■ Task brief
Your reply should repeat all records verbatim and contain no images.

■ Records for this task

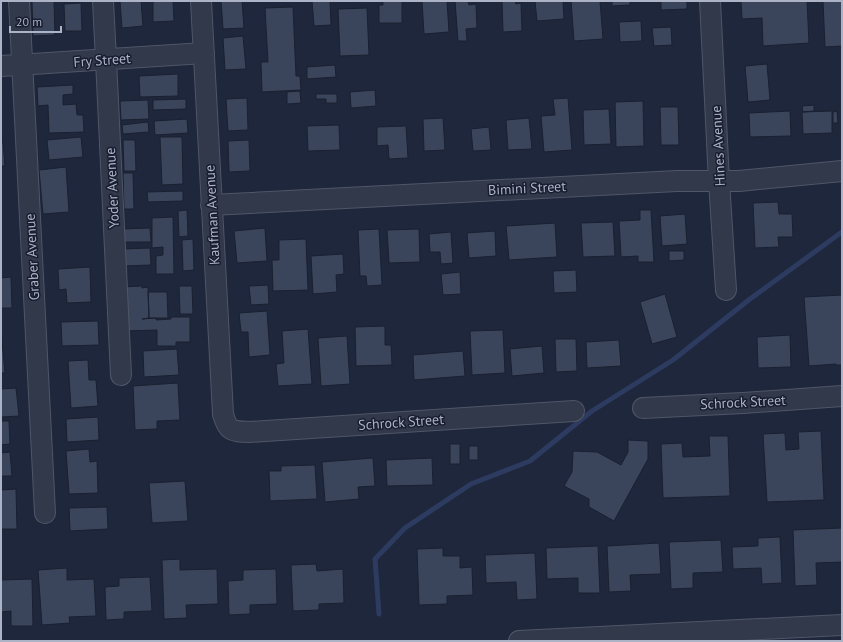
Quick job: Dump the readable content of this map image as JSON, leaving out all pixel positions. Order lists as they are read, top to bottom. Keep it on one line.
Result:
{"streets":{"street":["Fry Street","Hines Avenue","Yoder Avenue","Bimini Street","Kaufman Avenue","Graber Avenue","Schrock Street"]},"crossings":[["Fry Street","Yoder Avenue"],["Fry Street","Kaufman Avenue"],["Fry Street","Graber Avenue"],["Hines Avenue","Bimini Street"],["Bimini Street","Kaufman Avenue"],["Kaufman Avenue","Schrock Street"]],"scale_bar":"20 m"}
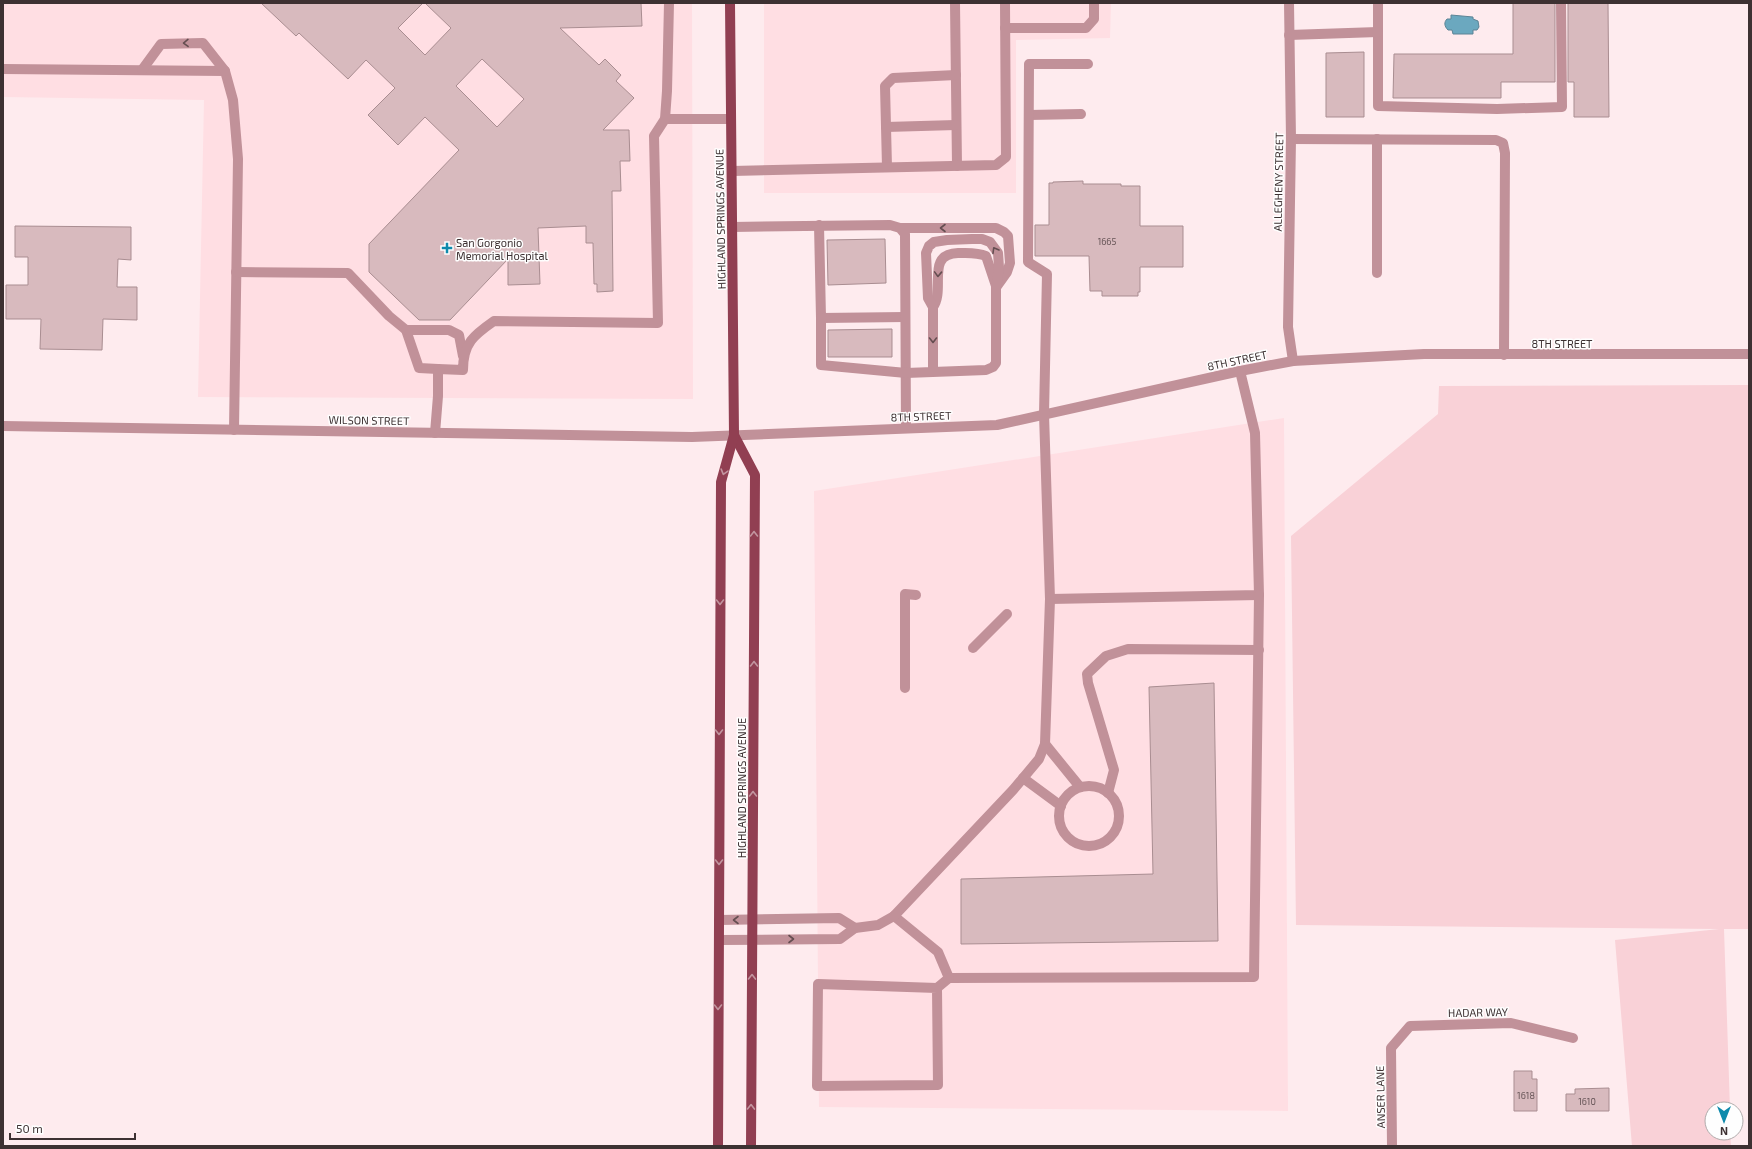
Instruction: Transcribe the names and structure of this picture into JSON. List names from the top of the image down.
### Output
{
  "streets": {
    "main road": ["HIGHLAND SPRINGS AVENUE"],
    "street": [
      "ALLEGHENY STREET",
      "8TH STREET",
      "WILSON STREET",
      "HADAR WAY",
      "ANSER LANE"
    ]
  },
  "crossings": [
    ["ALLEGHENY STREET", "8TH STREET"],
    ["HIGHLAND SPRINGS AVENUE", "8TH STREET"],
    ["HIGHLAND SPRINGS AVENUE", "WILSON STREET"],
    ["8TH STREET", "WILSON STREET"],
    ["HADAR WAY", "ANSER LANE"]
  ],
  "places": {
    "health": ["San Gorgonio Memorial Hospital"]
  },
  "house_numbers": ["1665", "1618", "1610"],
  "scale_bar": "50 m",
  "north": "bottom"
}
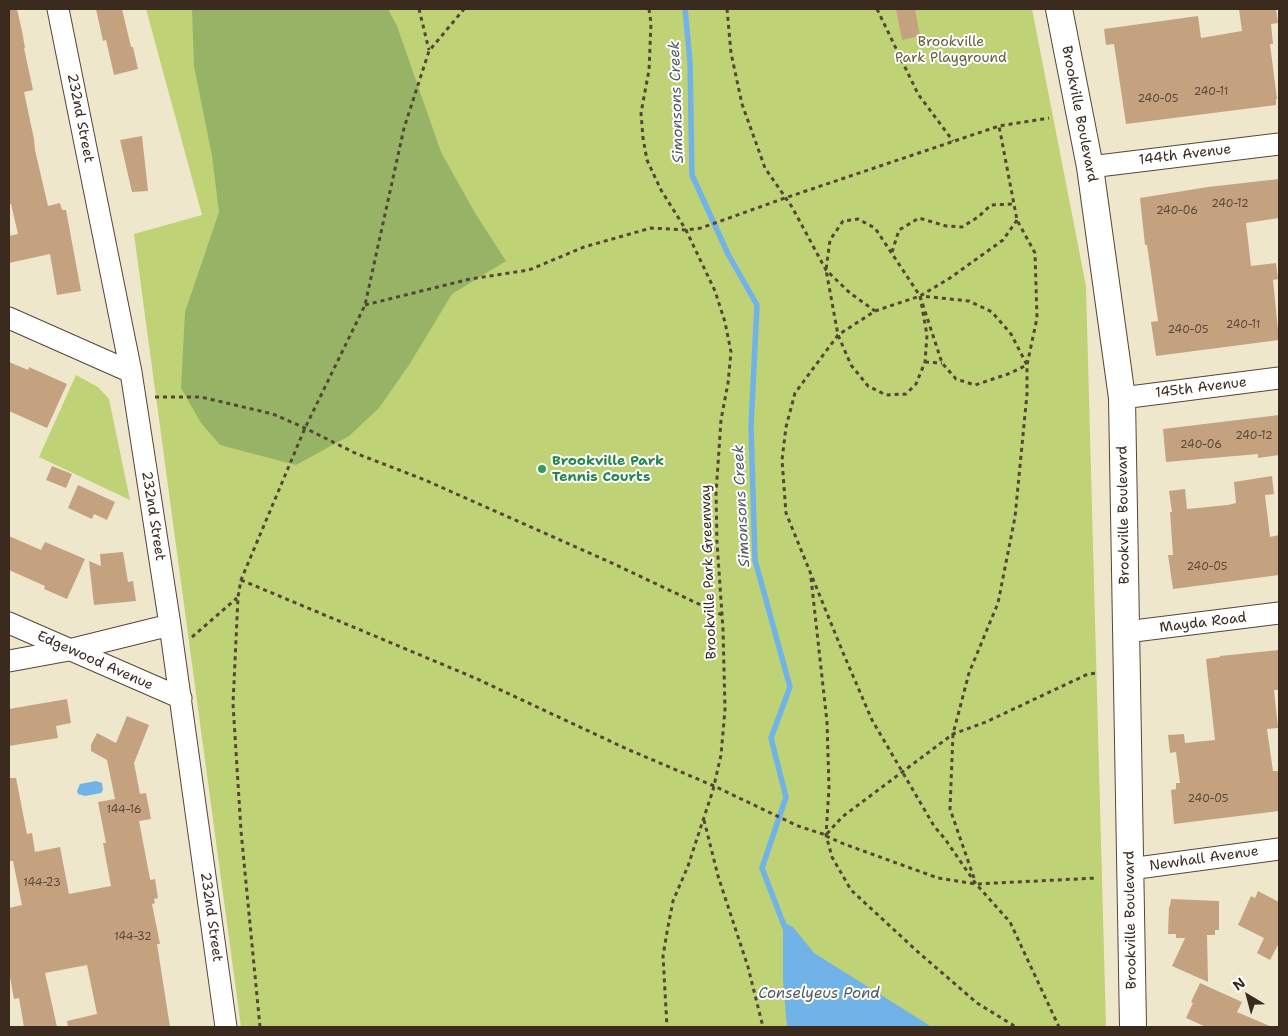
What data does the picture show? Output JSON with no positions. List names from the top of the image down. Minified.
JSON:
{"streets":{"street":["Brookville Boulevard","232nd Street","144th Avenue","145th Avenue","Mayda Road","Edgewood Avenue","Newhall Avenue"],"path":["Brookville Park Greenway"]},"crossings":[["Brookville Boulevard","144th Avenue"],["Brookville Boulevard","145th Avenue"],["Brookville Boulevard","Mayda Road"],["Brookville Boulevard","Newhall Avenue"],["232nd Street","Edgewood Avenue"]],"water":["Simonsons Creek","Conselyeus Pond"],"parks":["Brookville Park Playground"],"places":["Brookville Park Tennis Courts"],"house_numbers":["240-11","240-05","240-12","240-06","240-11","240-05","240-12","240-06","240-05","240-05","144-16","144-23","144-32"],"north":"top left"}
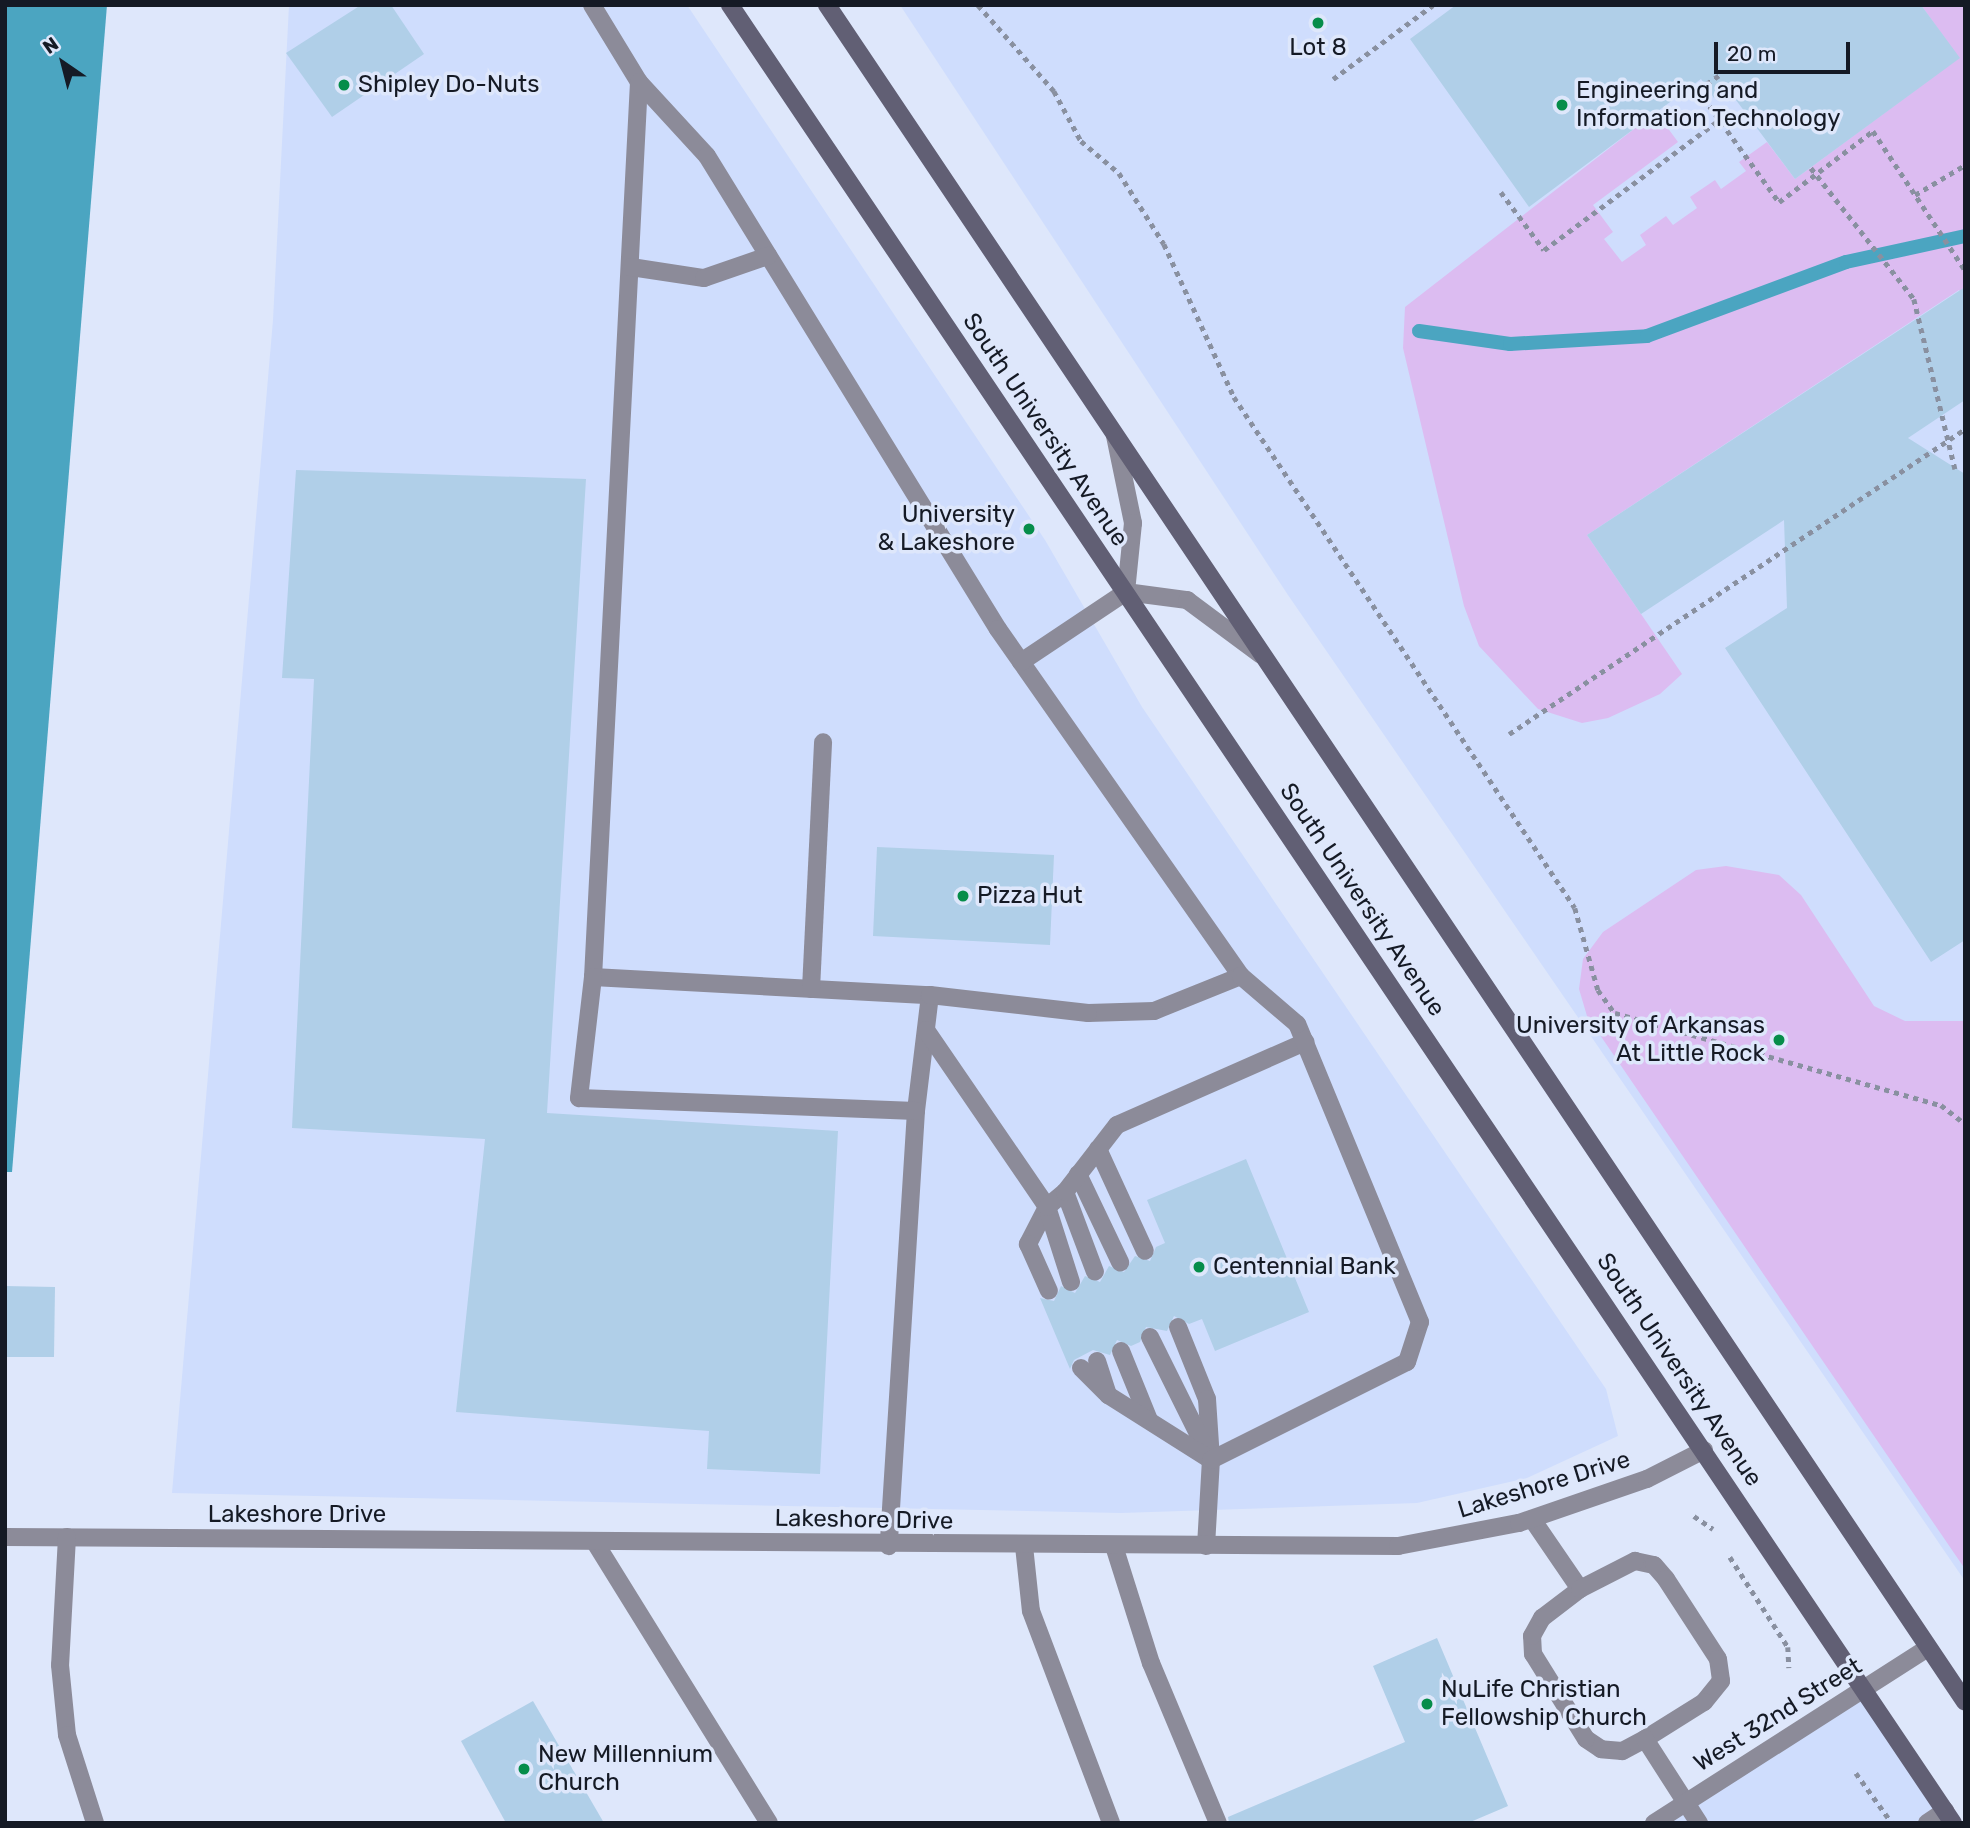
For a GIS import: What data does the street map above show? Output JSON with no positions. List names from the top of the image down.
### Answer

■ Result for this task
Quick job: Dump the readable content of this map image as JSON, leaving out all pixel positions. Order lists as they are read, top to bottom. Keep it on one line.
Result:
{"streets":{"street":["Fry Street","Hines Avenue","Yoder Avenue","Bimini Street","Kaufman Avenue","Graber Avenue","Schrock Street"]},"crossings":[["Fry Street","Yoder Avenue"],["Fry Street","Kaufman Avenue"],["Fry Street","Graber Avenue"],["Hines Avenue","Bimini Street"],["Bimini Street","Kaufman Avenue"],["Kaufman Avenue","Schrock Street"]],"scale_bar":"20 m"}
Instruction: Transcribe the names and structure of this picture into JSON. List names from the top of the image down.
### Output
{
  "streets": {
    "main road": ["HIGHLAND SPRINGS AVENUE"],
    "street": [
      "ALLEGHENY STREET",
      "8TH STREET",
      "WILSON STREET",
      "HADAR WAY",
      "ANSER LANE"
    ]
  },
  "crossings": [
    ["ALLEGHENY STREET", "8TH STREET"],
    ["HIGHLAND SPRINGS AVENUE", "8TH STREET"],
    ["HIGHLAND SPRINGS AVENUE", "WILSON STREET"],
    ["8TH STREET", "WILSON STREET"],
    ["HADAR WAY", "ANSER LANE"]
  ],
  "places": {
    "health": ["San Gorgonio Memorial Hospital"]
  },
  "house_numbers": ["1665", "1618", "1610"],
  "scale_bar": "50 m",
  "north": "bottom"
}
What data does the picture show? Output JSON with no positions. List names from the top of the image down. Minified.
JSON:
{"streets":{"street":["Brookville Boulevard","232nd Street","144th Avenue","145th Avenue","Mayda Road","Edgewood Avenue","Newhall Avenue"],"path":["Brookville Park Greenway"]},"crossings":[["Brookville Boulevard","144th Avenue"],["Brookville Boulevard","145th Avenue"],["Brookville Boulevard","Mayda Road"],["Brookville Boulevard","Newhall Avenue"],["232nd Street","Edgewood Avenue"]],"water":["Simonsons Creek","Conselyeus Pond"],"parks":["Brookville Park Playground"],"places":["Brookville Park Tennis Courts"],"house_numbers":["240-11","240-05","240-12","240-06","240-11","240-05","240-12","240-06","240-05","240-05","144-16","144-23","144-32"],"north":"top left"}
For a GIS import: What data does the street map above show? Output JSON with no positions. List names from the top of the image down.
### Answer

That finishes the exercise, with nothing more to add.